The Internet’s ability to untether people has really changed the whole dynamic around what is entertainment and what is necessary and what is not.
While the TV Everywhere initiative pushes video entertainment out of the living room and into roving devices like laptops, PCs and mobile phones, it expands the video entertainment experience. To take it one step further, with what I’ll call People Everywhere, today’s technology, with slight modifications, can push content out to users everywhere and at the same time pull user information that can be used later.
The idea behind People Everywhere is to place existing technology—or stuff yet to be developed—into a device that is carried everywhere. While that sounds like a smartphone, to paraphrase Brian Roberts, it should be a smartphone on steroids. This always-on device would not only keep track of the user’s location but would store that information in a cloud-based file for later retrieval. If the user went to the local mall, the device would know what store and even what department; a sports store and the tennis department, for instance.
On the surface this whole thing does sound somewhat intrusive and creepy. What makes People Everywhere a winning concept is that the user can take that same device and control how information retrieved during the day is presented in its most useful fashion all accessed from a device that might have its own screen but also might, through the wonders of technology, transform into a remote control or mouse that connects to yet another screen. Turn on the TV at home or in the hotel and get an ad not for Slazenger golf balls but rather for Slazenger tennis equipment because you’d been searching the tennis department. Turn on the PC and find not an annoying ribbon for the local car dealer but a more pleasing visage of the latest line of Izod tennis shorts.
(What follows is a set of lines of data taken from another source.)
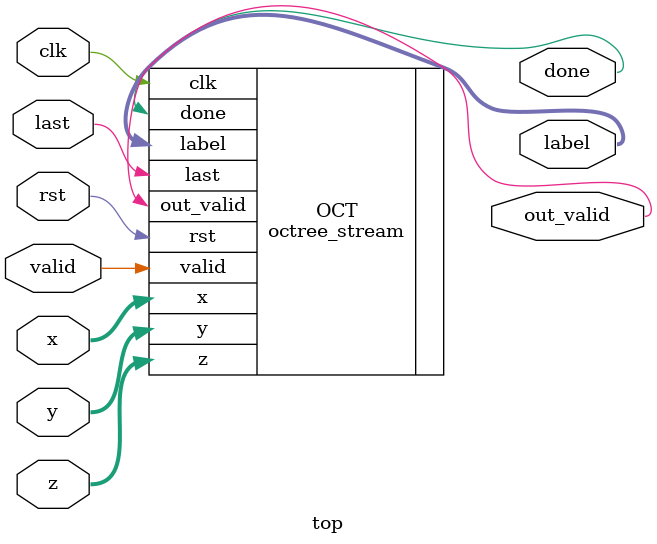
<source format=v>
module top (
    input clk,
    input rst,

    input  [7:0] x,
    input  [7:0] y,
    input  [7:0] z,
    input        valid,
    input        last,

    output [3:0] label,
    output       out_valid,
    output       done
);

    octree_stream OCT (
        .clk(clk),
        .rst(rst),
        .x(x),
        .y(y),
        .z(z),
        .valid(valid),
        .last(last),
        .label(label),
        .out_valid(out_valid),
        .done(done)
    );
endmodule

</source>
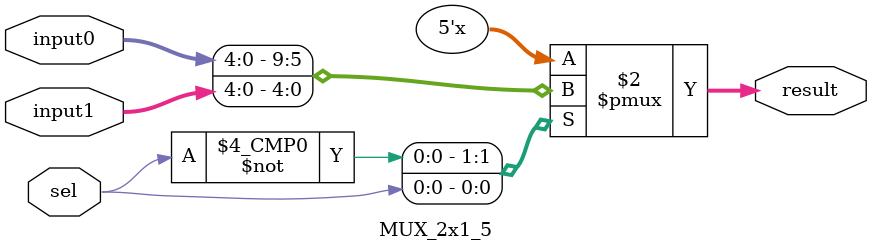
<source format=v>
module MUX_2x1_5(
    input wire [4:0] input0 ,
    input wire [4:0] input1 , 
    input wire sel ,
    output reg [4:0] result  
);

always @(input0 , input1 , sel)begin
    case(sel)
        1'b0:
            begin
                result <= input0;
            end
        1'b1:
            begin
                result <= input1 ; 
            end
    endcase
end
endmodule
</source>
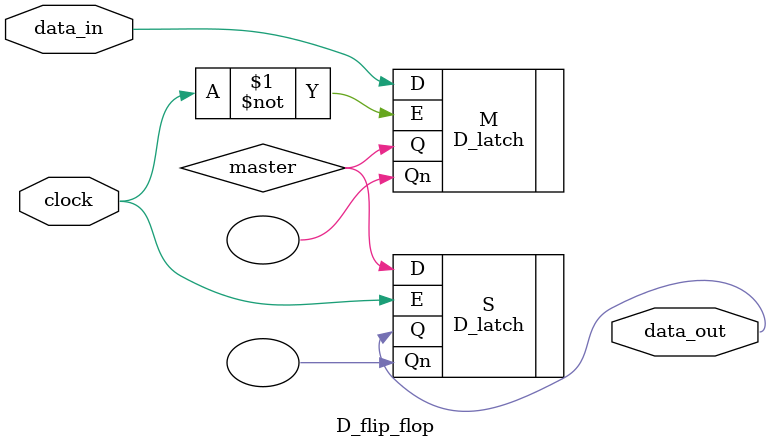
<source format=v>
`timescale 1ns / 1ps


module D_flip_flop(

    input data_in,
    input clock,
    output data_out

    );
    
    wire master;
    
    D_latch M(

    .D(data_in),
    .E(~clock),
    .Q(master),
    .Qn()

    );
    
    D_latch S(

    .D(master),
    .E(clock),
    .Q(data_out),
    .Qn()

    );
    
    
endmodule

</source>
People Everywhere is a concept that’s a ways out—but it’s not science fiction. People like Intel are working feverishly on smart remote controls that recognize and sense consumers; cable operators are TV Everywhere outside the normal home entertainment center; every mobile phone knows where you are; and motion detection is a video game must. Put them all together in one small package, connected, of course, to the cloud and you have People Everywhere; an idea waiting to be born.